After accepting Keith’s proposal to try again, we started dating in earnest and were quickly a couple.
It wasn’t long before we were wildly in love and experiencing the kind of absolute certainty about our pairing that convinced us that we’d won some kind of Cosmic Love Lottery.
We were blissed out in a way I’m not sure I’ll ever experience again unless I start recreationally using Benzos.
Despite our quick march toward commitment, there were still more early bumps–namely his constant need to point out how much every woman we passed on the street or saw across the bar wanted to fuck him. He had a similarly-foul persistence in trying to get me to use the Sephora employee discount of a girl he’d slept with a few days before meeting me (thanks, but I like my makeup without a side of snatch).
And his drinking.
Oh, his drinking.
The “other women want me” stuff was, I believed, a purposeful effort to control my image of him–to be sure I saw him as a hot commodity that I was lucky to have and to make me feel insecure.
Keith was super handsome, something I appreciated very much and had no doubt other women appreciated, too, but I was still– objectively–the one in our pairing with more social capital and I knew it. He knew it, too.
The real luck then was his, for I attributed his obnoxious behavior not to him being a giant asshole, but rather as an unfortunate response to all the damage done to his masculinity and self-worth by his vicious ex-wife (we’ll meet her later).
But I still didn’t excuse the behavior and his attempt to stifle my confidence died a quick death as he learned that I was not the one for such bullshit. The End.
Then the drinking.
Early on, he only drank when we went out on the weekends to drink and dance. The problem was that once he started drinking, he couldn’t stop and it seemed to hit him all at once and HARD.
I worried about this, but believed that his extreme reaction was due more to the gastric bypass (alcohol bypasses the stomach and goes right to the bloodstream) and less about quantity consumed, though he was definitely drinking too much.
With that equation in mind, I was somewhat forgiving when, the first time he ever met my friends–and despite my request to please moderate his drinking for the occasion–he got so incapacitated in a busy club that before he fell down and got thrown out, one of my male friends had to lift him off his feet and carry him to the exit through a sea of curious people. I followed, embarrassed not only at the public scene, but that my friends had just been introduced to a maniac.
My friend got Keith outside and kindly assured me that no one was judging us, that Keith seemed like a nice guy who just didn’t know when to give it a rest with the booze and that “we’ve all been there.” I thanked him and took it from there.
I navigated to my car quietly, focused mostly on keeping Keith upright.
Then, as I opened the passenger door to usher him in, I said, “Listen, I love you, but you have got to stop getting this drunk.”
It was just a figure of speech, but Drunk Keith only heard “I love you.”
He gasped, his eye filled with tears, and he asked, “You LOVE me?!?”
This was Thanksgiving Eve and the next day I was going to spend the holiday with and meet his whole family for the first time, including his children. This was a big step that no man had ever wanted to take with me before and I was excited and emotional.
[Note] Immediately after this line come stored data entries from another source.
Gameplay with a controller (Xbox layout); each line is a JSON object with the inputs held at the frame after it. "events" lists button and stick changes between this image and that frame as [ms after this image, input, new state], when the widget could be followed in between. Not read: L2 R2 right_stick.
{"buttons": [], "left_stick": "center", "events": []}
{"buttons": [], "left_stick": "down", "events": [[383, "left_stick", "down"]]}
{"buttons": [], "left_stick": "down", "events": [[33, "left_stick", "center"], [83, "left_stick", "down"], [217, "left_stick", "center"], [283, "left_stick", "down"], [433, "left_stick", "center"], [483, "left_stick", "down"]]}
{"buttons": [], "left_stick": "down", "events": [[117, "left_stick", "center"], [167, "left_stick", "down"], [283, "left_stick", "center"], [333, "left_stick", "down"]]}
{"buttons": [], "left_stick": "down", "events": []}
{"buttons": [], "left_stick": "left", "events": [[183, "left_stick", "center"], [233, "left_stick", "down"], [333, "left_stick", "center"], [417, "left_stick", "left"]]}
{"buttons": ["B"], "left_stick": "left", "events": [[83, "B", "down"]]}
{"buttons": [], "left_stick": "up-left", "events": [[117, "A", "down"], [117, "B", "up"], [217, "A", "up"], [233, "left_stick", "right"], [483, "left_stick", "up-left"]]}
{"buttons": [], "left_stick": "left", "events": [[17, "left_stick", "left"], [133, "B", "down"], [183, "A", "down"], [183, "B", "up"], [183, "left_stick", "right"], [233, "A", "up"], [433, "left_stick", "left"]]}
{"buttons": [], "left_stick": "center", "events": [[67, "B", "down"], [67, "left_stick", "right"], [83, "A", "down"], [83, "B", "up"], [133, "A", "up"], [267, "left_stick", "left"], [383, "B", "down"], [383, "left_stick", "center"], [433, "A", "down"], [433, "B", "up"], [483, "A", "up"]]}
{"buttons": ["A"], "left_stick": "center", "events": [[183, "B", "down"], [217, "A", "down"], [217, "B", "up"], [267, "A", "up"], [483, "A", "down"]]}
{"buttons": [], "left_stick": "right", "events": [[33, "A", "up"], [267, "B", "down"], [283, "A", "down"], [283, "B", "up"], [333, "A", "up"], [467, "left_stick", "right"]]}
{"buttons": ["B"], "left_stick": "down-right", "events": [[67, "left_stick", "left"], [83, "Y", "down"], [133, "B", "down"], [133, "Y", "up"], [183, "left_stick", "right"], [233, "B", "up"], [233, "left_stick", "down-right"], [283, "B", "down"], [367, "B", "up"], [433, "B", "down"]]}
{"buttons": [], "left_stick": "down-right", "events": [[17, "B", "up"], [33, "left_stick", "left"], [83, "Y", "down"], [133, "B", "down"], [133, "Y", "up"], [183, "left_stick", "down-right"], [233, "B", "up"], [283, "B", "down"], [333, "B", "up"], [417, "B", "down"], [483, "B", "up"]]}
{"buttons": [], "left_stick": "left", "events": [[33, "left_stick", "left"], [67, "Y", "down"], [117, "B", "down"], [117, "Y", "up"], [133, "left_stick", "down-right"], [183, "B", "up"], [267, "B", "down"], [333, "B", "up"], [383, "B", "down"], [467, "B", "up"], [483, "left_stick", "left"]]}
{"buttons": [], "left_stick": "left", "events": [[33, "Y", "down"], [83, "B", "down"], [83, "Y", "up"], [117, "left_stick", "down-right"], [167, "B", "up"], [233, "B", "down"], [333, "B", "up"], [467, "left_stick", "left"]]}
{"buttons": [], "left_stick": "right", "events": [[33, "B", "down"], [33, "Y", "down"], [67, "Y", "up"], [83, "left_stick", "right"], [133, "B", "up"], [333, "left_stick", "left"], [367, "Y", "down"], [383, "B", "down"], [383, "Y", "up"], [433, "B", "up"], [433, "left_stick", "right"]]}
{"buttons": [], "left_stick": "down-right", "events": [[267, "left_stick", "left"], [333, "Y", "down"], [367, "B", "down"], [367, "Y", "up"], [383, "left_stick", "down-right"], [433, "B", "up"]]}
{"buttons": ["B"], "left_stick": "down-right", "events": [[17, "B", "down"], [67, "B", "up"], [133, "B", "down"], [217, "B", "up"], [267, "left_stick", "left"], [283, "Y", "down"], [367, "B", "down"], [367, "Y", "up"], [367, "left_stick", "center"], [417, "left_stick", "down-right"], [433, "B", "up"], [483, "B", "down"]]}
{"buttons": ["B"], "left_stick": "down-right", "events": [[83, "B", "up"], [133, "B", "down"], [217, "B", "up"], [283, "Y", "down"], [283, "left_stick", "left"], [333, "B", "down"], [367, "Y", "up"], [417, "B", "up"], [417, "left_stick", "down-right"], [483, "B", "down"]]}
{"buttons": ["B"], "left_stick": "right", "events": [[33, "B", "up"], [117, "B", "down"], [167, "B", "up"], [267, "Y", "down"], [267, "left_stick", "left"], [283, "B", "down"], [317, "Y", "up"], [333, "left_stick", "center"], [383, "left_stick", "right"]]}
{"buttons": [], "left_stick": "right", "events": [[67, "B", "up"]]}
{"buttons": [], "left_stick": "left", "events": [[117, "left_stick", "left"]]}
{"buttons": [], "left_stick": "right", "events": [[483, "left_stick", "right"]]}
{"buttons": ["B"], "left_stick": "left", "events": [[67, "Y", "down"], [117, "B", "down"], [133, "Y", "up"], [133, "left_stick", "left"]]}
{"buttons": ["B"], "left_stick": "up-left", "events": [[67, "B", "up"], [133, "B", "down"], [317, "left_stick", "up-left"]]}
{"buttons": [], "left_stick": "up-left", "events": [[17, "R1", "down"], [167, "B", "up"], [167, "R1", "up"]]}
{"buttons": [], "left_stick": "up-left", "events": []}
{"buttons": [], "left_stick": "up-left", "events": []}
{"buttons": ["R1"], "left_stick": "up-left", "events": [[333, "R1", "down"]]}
I looked at his stupid drunken face and realized that I actually did love him. I confirmed, “Yes, I love you.”
He told me he loved me, too. “Do you understand how much I love you? I want to marry you!” He’d known for weeks, he said, but was waiting for me to say I love you first so he wouldn’t he’d scare me away.
As we drove home, the realization that HOLY FUCK I WAS IN LOVE and someone was in love with me in return hit me hard. I just kept saying, “I love you!” “I’m in love with you!” “I’m totally, super in love with you!” And from the passenger seat he cried and cried.
The next day, we arrived at Thanksgiving, a force of love and affection and deviled eggs.
Two people in love, committed, a now permanent couple there to introduce themselves to all the important people in Keith’s life.
It was a day of familial bliss and ultimately the most important day of my life–though I didn’t know it then– because it was the day I met his children.
That’s it’s own story, of course, but Thanksgiving was the happy ending of the rough beginning and the beginning of the one of the happiest times of my life.